Quentin Tarantino's Once Upon a Time in Hollywood (2019): Whose Story Is It?

Image by Free-Photos from Pixabay
Quentin Tarantino is known for many things: foot fetishes, a love of spaghetti westerns, martial arts films, alternative histories, lengthy monologues, and copious amounts of over-the-top violence and bloodshed. Once Upon a Time in Hollywood (or OUATIH, as everyone seems to be calling it) keeps many of these elements, but the violence and bloodshed are almost nonexistent. When it does enter the picture, it's that much more shocking because of its noticeable absence throughout most of the film.

Rick Dalton, a fictional character, (Leonardo DiCaprio) feels certain his career won't last much longer. His reputation has sunk due to the fact that he always plays a villain who gets beat up. It doesn't help that he's also an alcoholic. He thinks his career has sunk to a new low when he is offered a chance to make Italian Westerns. His stunt double and best friend, Cliff Booth (Brad Pitt), drives him around and does odd jobs around the house since unfortunate circumstances have blocked him from working much lately. We follow these two men around as they work at the studio, watch shows at home, and drive around town.
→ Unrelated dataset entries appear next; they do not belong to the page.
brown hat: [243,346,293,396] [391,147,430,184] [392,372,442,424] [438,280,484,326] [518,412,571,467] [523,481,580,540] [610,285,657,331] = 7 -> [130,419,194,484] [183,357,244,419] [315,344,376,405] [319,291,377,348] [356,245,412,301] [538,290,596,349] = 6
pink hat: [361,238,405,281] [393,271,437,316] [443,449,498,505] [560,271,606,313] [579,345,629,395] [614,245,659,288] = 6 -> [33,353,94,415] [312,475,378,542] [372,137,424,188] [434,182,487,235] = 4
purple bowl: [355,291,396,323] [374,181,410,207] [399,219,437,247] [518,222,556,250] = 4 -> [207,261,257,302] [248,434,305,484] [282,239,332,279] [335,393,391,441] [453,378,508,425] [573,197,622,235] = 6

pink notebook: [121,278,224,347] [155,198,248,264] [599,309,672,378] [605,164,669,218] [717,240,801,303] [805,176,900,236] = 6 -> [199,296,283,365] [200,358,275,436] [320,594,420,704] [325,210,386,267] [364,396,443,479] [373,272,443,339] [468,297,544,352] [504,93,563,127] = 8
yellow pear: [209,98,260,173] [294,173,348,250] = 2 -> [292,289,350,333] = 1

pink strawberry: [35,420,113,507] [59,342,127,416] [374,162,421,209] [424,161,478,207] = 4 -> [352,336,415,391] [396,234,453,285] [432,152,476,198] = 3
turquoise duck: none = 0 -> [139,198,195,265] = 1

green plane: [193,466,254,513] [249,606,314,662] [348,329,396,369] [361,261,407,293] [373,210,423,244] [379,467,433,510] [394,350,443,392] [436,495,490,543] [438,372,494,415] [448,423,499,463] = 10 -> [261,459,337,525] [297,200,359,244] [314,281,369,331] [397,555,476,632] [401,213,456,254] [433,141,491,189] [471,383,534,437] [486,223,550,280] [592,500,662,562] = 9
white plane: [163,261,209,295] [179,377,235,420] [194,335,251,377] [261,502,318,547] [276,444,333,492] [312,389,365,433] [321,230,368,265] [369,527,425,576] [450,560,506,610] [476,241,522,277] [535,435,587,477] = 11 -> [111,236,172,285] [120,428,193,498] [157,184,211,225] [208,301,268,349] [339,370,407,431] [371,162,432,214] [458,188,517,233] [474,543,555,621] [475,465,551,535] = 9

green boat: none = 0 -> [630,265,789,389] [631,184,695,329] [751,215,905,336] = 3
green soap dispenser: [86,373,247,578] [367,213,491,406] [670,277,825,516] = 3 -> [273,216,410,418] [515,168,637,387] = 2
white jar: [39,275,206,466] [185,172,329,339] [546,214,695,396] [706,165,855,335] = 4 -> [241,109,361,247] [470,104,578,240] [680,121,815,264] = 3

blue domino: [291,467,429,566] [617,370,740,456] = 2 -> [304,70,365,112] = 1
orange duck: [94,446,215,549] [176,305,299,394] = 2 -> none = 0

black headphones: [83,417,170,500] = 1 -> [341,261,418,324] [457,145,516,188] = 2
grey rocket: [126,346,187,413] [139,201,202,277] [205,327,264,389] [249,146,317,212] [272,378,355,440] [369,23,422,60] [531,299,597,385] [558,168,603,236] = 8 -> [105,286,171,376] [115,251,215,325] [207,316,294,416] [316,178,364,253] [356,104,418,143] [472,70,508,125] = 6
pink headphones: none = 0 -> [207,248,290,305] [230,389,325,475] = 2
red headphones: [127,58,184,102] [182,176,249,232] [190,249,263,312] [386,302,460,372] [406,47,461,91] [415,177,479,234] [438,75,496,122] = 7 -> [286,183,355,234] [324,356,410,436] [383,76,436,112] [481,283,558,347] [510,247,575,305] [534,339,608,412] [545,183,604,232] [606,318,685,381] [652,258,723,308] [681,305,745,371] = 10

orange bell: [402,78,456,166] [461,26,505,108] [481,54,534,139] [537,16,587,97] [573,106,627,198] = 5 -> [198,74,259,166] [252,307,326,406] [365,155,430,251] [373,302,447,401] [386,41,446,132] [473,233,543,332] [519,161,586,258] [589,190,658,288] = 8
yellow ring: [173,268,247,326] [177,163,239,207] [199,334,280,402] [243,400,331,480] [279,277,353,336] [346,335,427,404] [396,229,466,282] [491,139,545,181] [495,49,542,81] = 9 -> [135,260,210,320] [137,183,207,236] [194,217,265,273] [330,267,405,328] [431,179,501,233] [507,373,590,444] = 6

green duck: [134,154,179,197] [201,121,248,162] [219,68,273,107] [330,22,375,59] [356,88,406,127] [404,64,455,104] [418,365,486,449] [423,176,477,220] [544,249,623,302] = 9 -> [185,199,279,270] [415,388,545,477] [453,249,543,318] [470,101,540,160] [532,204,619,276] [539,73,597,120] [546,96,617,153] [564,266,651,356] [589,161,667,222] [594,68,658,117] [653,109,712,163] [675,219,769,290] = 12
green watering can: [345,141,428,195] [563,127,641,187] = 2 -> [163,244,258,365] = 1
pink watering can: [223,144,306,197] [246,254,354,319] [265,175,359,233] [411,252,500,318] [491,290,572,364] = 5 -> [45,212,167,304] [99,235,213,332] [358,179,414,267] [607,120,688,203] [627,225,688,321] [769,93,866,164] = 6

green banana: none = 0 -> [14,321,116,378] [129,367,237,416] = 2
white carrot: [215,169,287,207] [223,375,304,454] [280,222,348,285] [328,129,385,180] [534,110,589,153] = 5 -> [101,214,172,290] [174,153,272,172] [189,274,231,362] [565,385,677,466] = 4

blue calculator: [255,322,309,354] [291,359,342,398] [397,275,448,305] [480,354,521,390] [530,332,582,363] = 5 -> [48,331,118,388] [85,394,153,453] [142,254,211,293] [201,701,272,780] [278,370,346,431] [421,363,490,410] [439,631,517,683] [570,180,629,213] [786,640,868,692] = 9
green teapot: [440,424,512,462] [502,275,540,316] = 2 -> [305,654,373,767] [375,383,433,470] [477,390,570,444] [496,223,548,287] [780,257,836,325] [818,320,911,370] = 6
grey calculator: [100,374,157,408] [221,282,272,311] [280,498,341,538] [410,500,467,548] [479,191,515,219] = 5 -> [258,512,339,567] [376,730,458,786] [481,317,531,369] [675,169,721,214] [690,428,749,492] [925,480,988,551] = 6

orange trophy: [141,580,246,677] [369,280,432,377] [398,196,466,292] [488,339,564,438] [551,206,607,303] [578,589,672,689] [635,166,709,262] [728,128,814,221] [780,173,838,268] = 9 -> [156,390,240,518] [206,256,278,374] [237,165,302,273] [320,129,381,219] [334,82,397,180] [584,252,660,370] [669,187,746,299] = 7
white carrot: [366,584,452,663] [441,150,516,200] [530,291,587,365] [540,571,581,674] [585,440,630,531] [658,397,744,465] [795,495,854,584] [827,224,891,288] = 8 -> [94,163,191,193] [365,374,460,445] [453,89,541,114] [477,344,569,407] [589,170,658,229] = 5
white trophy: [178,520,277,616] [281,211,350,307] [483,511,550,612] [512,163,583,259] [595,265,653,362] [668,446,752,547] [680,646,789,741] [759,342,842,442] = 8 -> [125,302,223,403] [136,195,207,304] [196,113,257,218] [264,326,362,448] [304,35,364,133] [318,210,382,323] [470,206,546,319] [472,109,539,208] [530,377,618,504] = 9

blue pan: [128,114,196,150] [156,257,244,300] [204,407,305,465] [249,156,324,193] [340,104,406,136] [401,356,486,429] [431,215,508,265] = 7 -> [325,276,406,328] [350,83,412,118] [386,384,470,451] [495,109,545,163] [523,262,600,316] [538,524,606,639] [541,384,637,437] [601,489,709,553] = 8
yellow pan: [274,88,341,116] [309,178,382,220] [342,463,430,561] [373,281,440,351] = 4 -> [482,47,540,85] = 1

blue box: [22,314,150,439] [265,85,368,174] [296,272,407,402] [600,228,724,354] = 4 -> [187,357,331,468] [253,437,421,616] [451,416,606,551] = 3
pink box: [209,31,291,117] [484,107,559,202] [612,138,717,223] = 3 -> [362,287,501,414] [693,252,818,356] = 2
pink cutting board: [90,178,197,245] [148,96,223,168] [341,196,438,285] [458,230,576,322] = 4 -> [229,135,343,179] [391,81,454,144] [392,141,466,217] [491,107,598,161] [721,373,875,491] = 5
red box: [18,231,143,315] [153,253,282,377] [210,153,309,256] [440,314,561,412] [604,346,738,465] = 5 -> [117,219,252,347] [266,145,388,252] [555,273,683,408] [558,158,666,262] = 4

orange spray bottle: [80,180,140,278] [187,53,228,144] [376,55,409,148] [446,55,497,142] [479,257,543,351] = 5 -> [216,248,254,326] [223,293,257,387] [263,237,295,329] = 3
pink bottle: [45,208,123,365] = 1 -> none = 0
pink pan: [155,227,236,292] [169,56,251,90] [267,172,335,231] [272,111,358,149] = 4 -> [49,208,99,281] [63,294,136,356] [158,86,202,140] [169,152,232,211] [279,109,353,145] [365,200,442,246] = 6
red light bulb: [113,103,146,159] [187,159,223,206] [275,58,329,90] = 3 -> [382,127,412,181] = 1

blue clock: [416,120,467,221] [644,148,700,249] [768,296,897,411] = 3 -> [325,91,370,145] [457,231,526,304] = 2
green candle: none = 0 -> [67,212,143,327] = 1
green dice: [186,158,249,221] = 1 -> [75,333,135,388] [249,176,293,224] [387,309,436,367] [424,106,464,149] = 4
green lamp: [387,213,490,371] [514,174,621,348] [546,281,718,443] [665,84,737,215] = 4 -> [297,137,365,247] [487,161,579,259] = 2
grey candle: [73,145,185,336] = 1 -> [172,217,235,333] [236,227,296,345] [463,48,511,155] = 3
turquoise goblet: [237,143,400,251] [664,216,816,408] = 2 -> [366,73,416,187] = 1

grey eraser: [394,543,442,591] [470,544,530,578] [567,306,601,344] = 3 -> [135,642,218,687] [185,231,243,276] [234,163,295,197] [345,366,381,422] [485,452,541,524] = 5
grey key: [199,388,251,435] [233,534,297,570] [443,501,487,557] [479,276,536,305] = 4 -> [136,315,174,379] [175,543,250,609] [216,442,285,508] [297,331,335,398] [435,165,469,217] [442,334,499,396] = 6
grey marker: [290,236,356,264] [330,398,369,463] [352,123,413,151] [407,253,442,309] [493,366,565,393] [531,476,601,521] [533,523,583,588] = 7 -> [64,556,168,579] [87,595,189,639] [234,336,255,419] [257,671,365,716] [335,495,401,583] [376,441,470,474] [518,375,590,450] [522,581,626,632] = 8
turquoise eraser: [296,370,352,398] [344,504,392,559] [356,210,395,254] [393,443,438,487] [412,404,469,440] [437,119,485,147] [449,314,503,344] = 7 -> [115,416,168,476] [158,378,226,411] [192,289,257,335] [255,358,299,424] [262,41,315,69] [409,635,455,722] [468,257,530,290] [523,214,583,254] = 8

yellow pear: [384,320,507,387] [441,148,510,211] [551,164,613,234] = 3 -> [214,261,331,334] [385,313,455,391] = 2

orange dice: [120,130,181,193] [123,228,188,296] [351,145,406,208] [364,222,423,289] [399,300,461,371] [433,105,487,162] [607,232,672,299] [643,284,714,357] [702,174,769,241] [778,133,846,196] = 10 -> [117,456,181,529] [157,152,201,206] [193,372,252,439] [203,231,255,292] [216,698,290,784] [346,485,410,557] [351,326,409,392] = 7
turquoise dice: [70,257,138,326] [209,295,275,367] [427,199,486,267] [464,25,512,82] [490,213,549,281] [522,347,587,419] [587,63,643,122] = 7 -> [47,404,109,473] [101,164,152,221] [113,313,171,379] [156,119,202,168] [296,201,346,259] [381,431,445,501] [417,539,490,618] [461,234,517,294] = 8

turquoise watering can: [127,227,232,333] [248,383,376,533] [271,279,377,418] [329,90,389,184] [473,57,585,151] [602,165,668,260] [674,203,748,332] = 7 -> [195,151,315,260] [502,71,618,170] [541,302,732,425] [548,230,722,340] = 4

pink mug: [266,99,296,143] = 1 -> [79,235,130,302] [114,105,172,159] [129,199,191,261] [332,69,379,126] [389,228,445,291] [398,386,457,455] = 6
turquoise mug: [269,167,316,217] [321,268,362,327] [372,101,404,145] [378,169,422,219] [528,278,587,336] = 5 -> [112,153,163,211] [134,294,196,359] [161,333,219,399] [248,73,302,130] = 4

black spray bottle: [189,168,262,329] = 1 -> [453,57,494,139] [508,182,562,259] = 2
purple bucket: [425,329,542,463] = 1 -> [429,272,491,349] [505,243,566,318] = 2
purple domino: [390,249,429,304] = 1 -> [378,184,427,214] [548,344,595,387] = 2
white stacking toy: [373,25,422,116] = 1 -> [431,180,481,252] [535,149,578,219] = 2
The real-life Sharon Tate (Margot Robbie), along with her husband, Roman Polanski, live next door to Dalton, although the neighbors have never met. We see Tate partying in Hollywood, going to the movies to see herself, dancing around to records, and snoring in bed.

There are a million fun moments that will please any film buff, but the other characters we get to know to an extent are the Manson "family" -- that is, the many young men and women that became entangled with Charles Manson in the 1960s. While we first encounter this group after a wacky series of interactions Booth has with them on one of his times wandering about town, the most intriguing scenes happen at the end, when a few of the Manson family show up to "do the devil's work" at the Tate residence.

The final half hour of so brings all of our characters together, creating an alternative version of the grisly Tate murders that happened in 1969.

While this section is no doubt the most controversial and intriguing of OUATIH, the majority of the film isn't about the events that transpired that night. No, this movie is about Hollywood -- the glamour, the glitz, the blood, the sweat, and the tears that those in the film industry shed. Dalton loves his career, and he's sad to see it take a nosedive. Booth equally enjoys his work, but he also loves his dog, working outside, and driving around. He's a blue-collar man who found a way to walk in the shadow of the limelight. He walks among them, but he's not one of them. While we don't hear much from Tate, we see how she seems to love life. She feels proud of what she did on-screen, yet she's also content to go to parties and spend time with her friends.

So whose story is it? Is it Dalton's? The guy whose career seems to be slipping away from him, his fear of failure hanging ever-presently over him? Is it Booth's? The man who doesn't quite fit in -- yet he's found a soul mate and a place he can serve. Is it Tate? The it girl of the moment, whose life seems to be at a crossroads?

I'm such a fan of Leonardo DiCaprio but Brad Pitt stole the show here. Although we hear of questionable things Cliff Booth has done, on screen we see a loyal friend. Dalton doesn't know what a treasure he has in Booth. Booth plays that friend who is happy to live in someone's shadow. And he does it without resentment or entitlement. He's the moral center of this movie. The camera is completely in love with him, too, lingering on his slow smile and fit figure.

This movie is a departure and a triumph for Tarantino. Here we see a filmmaker in control. Who doesn't have to shock audiences to gain attention. It's rumored that this is the next to last movie Tarantino will make. I can't imagine that would be true, but if his future films are like this, I'm there for it.